## EXERCISE REQUIREMENTS:
Read through the lines below and copy the ones holding the string "your".

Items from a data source
----------------------------------------

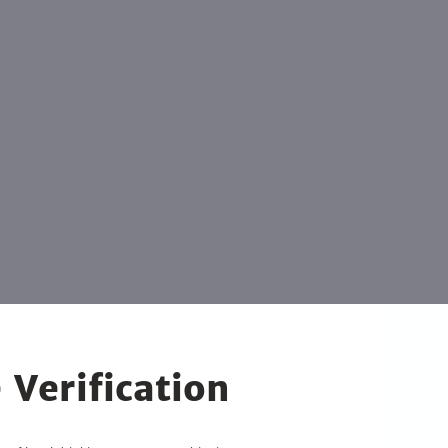
 Verification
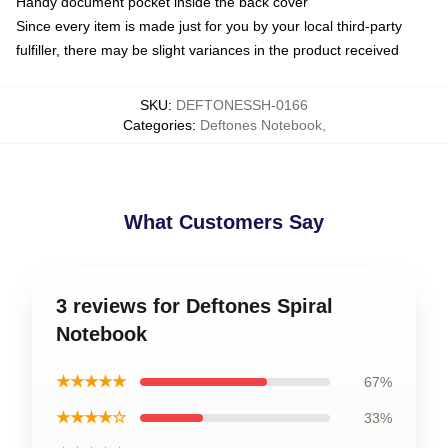
Handy document pocket inside the back cover
Since every item is made just for you by your local third-party
fulfiller, there may be slight variances in the product received
SKU
:
DEFTONESSH-0166
Categories
:
Deftones Notebook
,
What Customers Say
3 reviews for Deftones Spiral
Notebook
★★★★★
67%
★★★★☆
33%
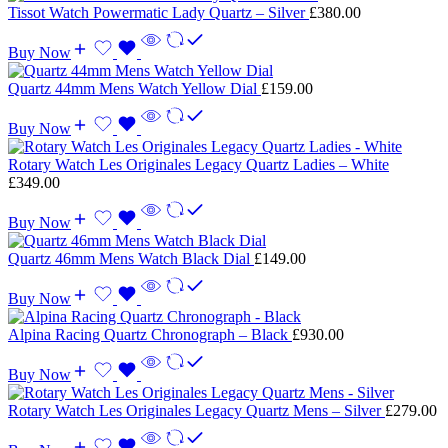
Tissot Watch Powermatic Lady Quartz – Silver
£
380.00
Buy Now
Quartz 44mm Mens Watch Yellow Dial
£
159.00
Buy Now
Rotary Watch Les Originales Legacy Quartz Ladies – White
£
349.00
Buy Now
Quartz 46mm Mens Watch Black Dial
£
149.00
Buy Now
Alpina Racing Quartz Chronograph – Black
£
930.00
Buy Now
Rotary Watch Les Originales Legacy Quartz Mens – Silver
£
279.00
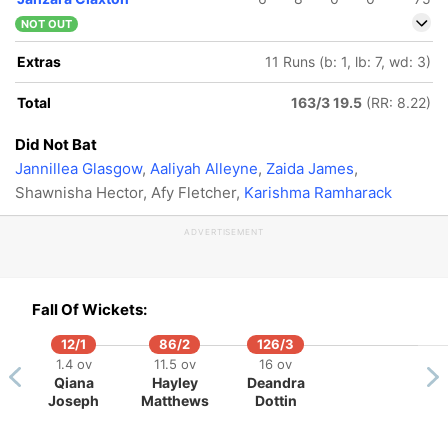
NOT OUT
Extras
11 Runs (b: 1, lb: 7, wd: 3)
Total
163/3 19.5
(RR: 8.22)
Did Not Bat
Jannillea Glasgow
,
Aaliyah Alleyne
,
Zaida James
,
Shawnisha Hector, Afy Fletcher,
Karishma Ramharack
ADVERTISEMENT
Fall Of Wickets:
12/1
86/2
126/3
1.4 ov
11.5 ov
16 ov
Qiana
Hayley
Deandra
Joseph
Matthews
Dottin
140/5
160/6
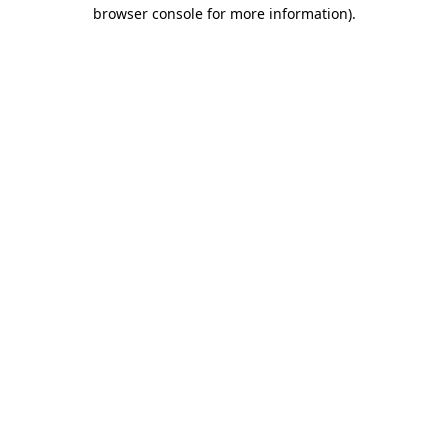
browser console for more information)
.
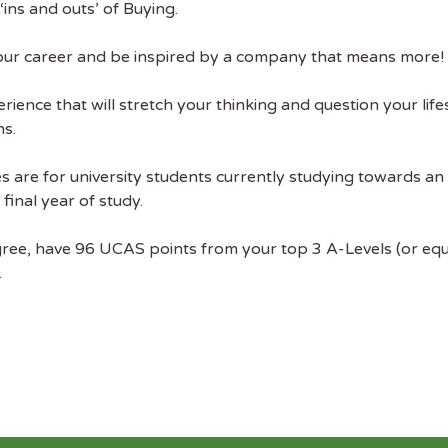
ins and outs’ of Buying.
ekly job newsletter, including all the
sustainability jobs in the UK.
t your career and be inspired by a company that means more!
 ADDRESS
rience that will stretch your thinking and question your life
ns.
 NAME
 are for university students currently studying towards a
inal year of study.
ree, have 96 UCAS points from your top 3 A-Levels (or equiv
.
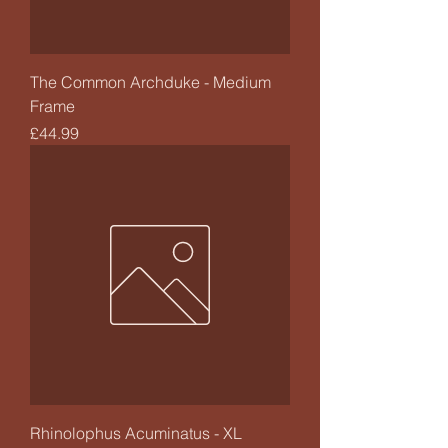
The Common Archduke - Medium
Frame
Price
£44.99
Rhinolophus Acuminatus - XL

----------------------------------------

## OUTPUT:
Since every item is made just for you by your local third-party
t your career and be inspired by a company that means more!
rience that will stretch your thinking and question your life
ree, have 96 UCAS points from your top 3 A-Levels (or equiv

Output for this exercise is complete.